Я дрался на Т-34
Когда отец узнал, что я нашелся, он приехал в Новую Прагу с письмом от Руссиянова о направлении меня на проверку в 1-й гвардейский мехкорпус. Приехал в Полтаву, где размещался корпус. Меня сразу отпустили и назначили в механизированную бригаду заместителем командира стрелковой роты. Постепенно все улеглось. Правда, у меня начали гноиться раны, которые я еще летом получил, и пришлось ходить на перевязку в санитарный батальон.

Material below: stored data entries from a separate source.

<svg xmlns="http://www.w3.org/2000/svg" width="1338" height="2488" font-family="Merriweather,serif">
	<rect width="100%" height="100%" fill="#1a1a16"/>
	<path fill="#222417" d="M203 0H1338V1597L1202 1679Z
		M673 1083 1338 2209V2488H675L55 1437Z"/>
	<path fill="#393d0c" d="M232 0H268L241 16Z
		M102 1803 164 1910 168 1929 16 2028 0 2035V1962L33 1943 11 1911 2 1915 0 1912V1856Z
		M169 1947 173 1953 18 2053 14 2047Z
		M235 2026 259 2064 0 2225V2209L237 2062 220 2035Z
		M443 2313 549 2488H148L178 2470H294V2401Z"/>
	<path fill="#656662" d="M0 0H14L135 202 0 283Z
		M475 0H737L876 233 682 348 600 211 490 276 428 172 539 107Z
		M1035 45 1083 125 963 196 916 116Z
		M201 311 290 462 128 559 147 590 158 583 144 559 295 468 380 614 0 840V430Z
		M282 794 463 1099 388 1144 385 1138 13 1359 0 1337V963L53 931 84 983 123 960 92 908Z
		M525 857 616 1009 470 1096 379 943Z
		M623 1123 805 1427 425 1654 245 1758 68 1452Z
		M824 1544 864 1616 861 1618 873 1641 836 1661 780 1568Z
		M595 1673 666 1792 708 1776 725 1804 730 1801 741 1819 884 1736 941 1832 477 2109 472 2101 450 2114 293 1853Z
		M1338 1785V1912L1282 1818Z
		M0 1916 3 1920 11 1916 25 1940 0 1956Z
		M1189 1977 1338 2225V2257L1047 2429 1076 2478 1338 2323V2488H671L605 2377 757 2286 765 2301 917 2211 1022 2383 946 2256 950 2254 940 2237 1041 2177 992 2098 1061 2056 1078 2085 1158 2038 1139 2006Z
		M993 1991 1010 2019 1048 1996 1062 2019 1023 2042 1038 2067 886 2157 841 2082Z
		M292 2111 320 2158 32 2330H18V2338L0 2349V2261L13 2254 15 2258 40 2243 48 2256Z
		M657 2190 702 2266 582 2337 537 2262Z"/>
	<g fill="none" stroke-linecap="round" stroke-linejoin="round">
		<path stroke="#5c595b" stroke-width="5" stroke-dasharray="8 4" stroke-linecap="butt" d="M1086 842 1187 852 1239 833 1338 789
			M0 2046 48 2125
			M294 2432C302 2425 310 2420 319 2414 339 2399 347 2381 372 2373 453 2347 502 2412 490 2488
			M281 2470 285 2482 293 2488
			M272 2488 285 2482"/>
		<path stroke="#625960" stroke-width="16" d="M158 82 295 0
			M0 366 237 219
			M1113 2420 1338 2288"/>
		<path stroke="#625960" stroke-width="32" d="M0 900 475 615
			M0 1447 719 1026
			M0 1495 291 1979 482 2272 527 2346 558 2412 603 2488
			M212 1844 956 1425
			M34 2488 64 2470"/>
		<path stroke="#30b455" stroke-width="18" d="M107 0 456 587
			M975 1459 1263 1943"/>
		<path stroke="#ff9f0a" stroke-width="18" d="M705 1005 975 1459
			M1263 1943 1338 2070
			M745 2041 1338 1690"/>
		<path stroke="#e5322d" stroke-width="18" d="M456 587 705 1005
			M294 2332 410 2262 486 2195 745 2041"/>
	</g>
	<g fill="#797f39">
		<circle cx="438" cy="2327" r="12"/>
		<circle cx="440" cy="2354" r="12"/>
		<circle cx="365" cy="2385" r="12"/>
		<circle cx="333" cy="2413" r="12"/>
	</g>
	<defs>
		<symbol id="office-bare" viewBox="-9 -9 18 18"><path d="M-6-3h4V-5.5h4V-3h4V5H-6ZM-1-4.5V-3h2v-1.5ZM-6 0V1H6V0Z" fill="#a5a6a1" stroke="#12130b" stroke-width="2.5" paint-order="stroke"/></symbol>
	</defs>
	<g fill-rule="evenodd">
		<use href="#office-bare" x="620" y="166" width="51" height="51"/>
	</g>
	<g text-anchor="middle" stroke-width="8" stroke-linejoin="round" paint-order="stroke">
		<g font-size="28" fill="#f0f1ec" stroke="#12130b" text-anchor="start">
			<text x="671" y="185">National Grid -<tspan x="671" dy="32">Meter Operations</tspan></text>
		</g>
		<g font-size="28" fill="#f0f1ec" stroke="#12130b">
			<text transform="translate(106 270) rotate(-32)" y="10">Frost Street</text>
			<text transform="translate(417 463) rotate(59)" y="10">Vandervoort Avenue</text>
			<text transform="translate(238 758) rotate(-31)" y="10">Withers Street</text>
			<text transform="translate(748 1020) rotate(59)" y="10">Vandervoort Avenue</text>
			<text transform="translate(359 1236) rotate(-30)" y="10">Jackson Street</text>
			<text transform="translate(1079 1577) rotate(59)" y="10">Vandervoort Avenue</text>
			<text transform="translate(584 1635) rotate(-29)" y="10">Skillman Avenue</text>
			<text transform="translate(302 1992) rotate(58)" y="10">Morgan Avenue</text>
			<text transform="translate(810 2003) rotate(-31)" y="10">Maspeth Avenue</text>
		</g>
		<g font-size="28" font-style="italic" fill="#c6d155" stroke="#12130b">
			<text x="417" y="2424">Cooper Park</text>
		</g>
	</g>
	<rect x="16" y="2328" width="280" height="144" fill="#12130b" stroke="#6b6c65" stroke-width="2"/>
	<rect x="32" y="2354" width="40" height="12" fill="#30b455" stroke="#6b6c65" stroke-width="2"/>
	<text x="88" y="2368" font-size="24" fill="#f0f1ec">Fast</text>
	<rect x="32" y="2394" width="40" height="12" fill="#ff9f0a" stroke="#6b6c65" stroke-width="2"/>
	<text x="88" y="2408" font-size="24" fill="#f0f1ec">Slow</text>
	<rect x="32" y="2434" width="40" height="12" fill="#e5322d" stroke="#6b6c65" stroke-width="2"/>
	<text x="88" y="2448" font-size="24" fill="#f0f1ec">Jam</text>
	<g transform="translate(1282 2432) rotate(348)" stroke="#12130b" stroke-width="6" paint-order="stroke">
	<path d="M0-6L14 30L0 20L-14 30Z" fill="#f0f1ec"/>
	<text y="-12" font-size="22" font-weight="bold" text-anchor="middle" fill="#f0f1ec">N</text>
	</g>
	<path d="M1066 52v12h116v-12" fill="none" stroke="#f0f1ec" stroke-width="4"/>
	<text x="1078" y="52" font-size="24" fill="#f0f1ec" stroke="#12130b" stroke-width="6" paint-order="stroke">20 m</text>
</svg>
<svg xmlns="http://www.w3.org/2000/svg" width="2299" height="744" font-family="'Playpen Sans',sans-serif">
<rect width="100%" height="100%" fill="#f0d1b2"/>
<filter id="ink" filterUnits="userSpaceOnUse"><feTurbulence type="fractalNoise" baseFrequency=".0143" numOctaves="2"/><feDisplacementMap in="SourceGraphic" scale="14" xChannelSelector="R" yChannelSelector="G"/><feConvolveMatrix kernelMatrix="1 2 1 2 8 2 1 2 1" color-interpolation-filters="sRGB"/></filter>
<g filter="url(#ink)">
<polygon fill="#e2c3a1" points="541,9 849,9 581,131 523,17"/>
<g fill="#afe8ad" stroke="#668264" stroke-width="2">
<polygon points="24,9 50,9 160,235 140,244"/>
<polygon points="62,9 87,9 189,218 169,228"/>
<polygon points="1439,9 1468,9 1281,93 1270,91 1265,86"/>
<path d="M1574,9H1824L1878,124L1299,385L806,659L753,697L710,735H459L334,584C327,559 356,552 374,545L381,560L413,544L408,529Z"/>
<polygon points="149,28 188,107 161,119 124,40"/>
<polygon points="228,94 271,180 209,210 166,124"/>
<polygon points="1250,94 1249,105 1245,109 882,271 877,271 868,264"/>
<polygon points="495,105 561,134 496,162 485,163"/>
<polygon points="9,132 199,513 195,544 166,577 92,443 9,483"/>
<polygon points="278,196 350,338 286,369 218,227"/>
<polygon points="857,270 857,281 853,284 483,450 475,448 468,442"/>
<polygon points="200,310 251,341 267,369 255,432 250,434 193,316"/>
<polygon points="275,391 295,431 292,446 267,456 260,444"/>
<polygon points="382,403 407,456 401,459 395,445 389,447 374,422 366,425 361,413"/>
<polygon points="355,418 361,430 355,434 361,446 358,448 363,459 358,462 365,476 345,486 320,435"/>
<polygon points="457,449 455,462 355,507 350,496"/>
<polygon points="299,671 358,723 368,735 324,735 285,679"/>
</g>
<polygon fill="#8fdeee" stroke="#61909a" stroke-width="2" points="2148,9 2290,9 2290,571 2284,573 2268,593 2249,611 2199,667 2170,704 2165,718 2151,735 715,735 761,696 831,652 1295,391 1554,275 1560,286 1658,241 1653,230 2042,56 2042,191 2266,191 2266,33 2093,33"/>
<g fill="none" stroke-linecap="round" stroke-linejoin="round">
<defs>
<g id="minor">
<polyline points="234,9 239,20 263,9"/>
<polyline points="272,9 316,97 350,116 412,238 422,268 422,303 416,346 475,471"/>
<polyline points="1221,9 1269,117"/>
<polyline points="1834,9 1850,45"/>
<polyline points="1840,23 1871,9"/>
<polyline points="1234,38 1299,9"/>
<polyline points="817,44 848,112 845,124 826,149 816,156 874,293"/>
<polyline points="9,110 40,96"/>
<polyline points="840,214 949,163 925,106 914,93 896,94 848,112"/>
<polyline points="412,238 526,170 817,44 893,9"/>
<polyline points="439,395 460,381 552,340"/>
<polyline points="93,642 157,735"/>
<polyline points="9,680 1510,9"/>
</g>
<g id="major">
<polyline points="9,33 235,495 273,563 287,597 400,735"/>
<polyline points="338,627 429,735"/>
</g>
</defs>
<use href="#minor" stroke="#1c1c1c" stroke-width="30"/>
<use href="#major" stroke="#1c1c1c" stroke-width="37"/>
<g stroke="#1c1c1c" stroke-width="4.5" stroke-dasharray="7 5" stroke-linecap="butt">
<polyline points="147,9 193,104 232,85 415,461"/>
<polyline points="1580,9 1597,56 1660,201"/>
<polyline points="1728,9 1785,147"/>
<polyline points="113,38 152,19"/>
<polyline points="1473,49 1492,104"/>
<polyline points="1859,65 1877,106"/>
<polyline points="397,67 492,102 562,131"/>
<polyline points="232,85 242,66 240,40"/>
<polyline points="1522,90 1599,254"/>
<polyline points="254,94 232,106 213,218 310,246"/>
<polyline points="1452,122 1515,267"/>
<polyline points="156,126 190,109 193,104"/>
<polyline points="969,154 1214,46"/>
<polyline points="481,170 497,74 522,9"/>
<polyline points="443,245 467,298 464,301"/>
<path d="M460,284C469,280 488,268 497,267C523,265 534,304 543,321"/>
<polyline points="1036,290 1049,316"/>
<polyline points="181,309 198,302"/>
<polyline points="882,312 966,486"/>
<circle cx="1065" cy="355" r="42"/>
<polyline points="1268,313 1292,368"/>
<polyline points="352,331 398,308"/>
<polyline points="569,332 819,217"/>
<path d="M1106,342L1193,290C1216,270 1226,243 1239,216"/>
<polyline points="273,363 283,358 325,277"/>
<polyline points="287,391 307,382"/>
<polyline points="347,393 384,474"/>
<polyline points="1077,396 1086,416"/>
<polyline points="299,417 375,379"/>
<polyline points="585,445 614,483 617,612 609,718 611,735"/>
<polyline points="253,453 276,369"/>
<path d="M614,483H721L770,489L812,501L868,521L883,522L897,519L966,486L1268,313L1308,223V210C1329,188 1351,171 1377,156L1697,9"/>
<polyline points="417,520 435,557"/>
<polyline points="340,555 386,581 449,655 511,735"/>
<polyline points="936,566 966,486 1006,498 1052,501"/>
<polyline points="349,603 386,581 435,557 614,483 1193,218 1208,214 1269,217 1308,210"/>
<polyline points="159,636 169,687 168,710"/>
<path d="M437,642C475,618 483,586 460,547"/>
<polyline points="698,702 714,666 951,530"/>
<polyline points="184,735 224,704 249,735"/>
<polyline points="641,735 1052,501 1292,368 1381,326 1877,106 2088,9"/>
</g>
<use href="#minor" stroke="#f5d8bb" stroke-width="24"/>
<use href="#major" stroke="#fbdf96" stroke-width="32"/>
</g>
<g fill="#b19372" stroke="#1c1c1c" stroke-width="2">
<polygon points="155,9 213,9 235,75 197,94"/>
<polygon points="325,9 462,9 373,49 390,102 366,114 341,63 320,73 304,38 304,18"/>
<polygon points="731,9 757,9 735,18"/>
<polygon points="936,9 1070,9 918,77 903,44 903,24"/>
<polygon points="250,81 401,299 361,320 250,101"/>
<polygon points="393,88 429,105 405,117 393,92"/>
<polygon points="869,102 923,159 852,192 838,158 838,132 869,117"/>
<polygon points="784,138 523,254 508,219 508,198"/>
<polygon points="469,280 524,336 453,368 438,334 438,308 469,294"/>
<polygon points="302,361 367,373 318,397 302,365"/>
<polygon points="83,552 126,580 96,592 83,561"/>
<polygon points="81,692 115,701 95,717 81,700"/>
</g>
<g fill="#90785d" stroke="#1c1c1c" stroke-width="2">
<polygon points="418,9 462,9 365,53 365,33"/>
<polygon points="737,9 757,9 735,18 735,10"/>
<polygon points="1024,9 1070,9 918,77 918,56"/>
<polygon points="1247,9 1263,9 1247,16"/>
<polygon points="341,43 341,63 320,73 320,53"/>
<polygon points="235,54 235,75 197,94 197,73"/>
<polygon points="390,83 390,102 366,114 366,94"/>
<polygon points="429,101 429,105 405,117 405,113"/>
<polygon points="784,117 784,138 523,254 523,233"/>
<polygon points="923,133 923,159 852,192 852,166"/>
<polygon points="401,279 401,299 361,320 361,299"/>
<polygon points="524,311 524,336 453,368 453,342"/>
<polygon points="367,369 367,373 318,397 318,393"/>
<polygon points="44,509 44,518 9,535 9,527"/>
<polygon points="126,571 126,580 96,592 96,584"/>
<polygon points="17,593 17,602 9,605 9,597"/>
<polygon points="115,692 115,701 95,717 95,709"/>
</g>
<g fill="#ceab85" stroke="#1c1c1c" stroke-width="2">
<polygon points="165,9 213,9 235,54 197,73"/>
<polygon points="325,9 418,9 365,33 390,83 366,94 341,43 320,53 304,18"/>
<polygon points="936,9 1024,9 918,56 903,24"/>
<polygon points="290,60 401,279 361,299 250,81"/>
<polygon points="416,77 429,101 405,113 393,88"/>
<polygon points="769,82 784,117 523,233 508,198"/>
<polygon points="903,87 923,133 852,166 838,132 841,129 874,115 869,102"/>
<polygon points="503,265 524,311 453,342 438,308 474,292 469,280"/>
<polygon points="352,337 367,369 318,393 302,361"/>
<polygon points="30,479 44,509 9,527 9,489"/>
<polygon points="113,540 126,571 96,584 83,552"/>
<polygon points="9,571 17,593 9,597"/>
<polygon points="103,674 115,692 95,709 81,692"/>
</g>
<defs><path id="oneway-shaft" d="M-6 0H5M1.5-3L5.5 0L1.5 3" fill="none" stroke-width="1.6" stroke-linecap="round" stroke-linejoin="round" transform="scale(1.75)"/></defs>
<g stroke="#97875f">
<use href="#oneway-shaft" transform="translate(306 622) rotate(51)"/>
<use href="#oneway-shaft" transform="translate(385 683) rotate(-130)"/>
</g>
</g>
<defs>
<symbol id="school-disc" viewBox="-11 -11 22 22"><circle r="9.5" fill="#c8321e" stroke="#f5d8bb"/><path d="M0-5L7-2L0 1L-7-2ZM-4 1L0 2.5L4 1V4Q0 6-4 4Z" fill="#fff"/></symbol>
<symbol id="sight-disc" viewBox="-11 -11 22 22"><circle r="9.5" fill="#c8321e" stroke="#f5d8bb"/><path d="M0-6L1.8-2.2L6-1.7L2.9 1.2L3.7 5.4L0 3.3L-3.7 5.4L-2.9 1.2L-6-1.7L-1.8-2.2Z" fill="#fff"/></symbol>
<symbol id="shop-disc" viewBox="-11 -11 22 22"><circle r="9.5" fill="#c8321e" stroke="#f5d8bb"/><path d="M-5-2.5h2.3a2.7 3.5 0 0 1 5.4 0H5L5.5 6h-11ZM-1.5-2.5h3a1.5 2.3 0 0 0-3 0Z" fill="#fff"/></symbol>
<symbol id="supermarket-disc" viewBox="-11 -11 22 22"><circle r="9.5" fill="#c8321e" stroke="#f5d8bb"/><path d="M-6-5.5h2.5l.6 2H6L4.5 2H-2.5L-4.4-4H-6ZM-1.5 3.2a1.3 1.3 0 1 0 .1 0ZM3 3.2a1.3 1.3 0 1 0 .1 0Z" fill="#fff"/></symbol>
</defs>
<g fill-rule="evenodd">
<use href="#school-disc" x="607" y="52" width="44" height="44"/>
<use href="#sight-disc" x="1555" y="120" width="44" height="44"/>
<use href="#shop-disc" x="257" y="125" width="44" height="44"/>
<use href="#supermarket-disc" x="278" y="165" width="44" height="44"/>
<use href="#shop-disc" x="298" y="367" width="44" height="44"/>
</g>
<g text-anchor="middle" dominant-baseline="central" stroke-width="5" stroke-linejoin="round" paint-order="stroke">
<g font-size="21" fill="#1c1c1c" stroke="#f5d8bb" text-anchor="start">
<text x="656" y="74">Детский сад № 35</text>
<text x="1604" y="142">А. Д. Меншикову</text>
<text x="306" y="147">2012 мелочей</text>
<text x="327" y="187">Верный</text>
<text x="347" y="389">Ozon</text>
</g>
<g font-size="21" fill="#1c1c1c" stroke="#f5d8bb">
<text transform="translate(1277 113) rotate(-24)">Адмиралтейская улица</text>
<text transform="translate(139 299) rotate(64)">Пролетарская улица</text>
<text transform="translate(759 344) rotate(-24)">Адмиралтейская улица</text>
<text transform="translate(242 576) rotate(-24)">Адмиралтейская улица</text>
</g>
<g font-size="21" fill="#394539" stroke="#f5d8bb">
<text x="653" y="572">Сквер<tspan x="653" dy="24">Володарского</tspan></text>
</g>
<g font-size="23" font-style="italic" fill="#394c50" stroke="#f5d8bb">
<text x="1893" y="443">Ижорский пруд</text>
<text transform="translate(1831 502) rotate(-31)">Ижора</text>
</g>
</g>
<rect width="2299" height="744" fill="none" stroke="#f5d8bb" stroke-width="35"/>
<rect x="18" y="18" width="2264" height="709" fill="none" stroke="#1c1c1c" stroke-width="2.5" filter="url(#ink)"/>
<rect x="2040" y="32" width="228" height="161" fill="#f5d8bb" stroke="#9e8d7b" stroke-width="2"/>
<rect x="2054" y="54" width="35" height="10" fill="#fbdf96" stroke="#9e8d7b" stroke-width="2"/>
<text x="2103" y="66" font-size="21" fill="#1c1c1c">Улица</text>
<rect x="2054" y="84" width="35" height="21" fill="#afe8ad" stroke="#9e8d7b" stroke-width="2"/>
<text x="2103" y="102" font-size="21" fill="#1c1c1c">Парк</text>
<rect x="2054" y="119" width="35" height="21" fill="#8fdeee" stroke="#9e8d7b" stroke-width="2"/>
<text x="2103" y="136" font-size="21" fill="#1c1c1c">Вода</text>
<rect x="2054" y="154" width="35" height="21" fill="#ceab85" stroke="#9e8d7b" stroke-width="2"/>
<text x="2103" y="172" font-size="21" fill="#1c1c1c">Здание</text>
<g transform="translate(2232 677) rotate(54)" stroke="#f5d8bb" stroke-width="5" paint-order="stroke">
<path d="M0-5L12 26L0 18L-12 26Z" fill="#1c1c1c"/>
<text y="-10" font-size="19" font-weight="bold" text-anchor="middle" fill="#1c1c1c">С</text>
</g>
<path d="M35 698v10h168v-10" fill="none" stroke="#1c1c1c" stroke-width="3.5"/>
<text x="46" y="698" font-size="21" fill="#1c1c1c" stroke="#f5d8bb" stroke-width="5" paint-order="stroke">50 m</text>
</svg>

Однажды возвращаюсь из медсанбата, подходит ко мне офицер: «Товарищ младший лейтенант, вас вызывает председатель трибунала подполковник Дедов». Затащили меня туда. Председатель мне говорит: «Будешь народным заседателем на суде». — «Я же сам только вышел!» — «Ничего». Поймали еще одного, такого же, как и я, офицера, и вот мы исполняли обязанности народных заседателей. Судили двоих — ни за что ни про что. Я после заседания сказал, что протоколы не подпишу, потому что в первом случае стояли двое часовых на складах, и одного часового убили, другой остался живой. Кто-то стрелял. Так того обвинили, что он убил. Причем никаких доказательств его вины не было. Мне говорят: «Подпиши, его в штрафной батальон отправим». — «Нет, не подпишу». А другой парень был с Западной Украины, и когда немцы были там, то крестьян сгоняли: «Бери лошадь, вези камень, делай то-то». Когда наши освободили территорию, его призвали в армию, и он кому-то рассказывал, как немцы заставляли его что-то возить. Ему пришили, что он служил у немцев, и присудили к расстрелу с заменой штрафным батальоном. Там же все население работало! Он же с немцами не ушел! За что же его судить?! Ведь тогда и меня надо судить! Я же, по сути, сам у немцев на железной дороге работал! В общем, все непросто было. Меня же тоже потаскали, но я ни одной минуты не обижался на саму контрразведку.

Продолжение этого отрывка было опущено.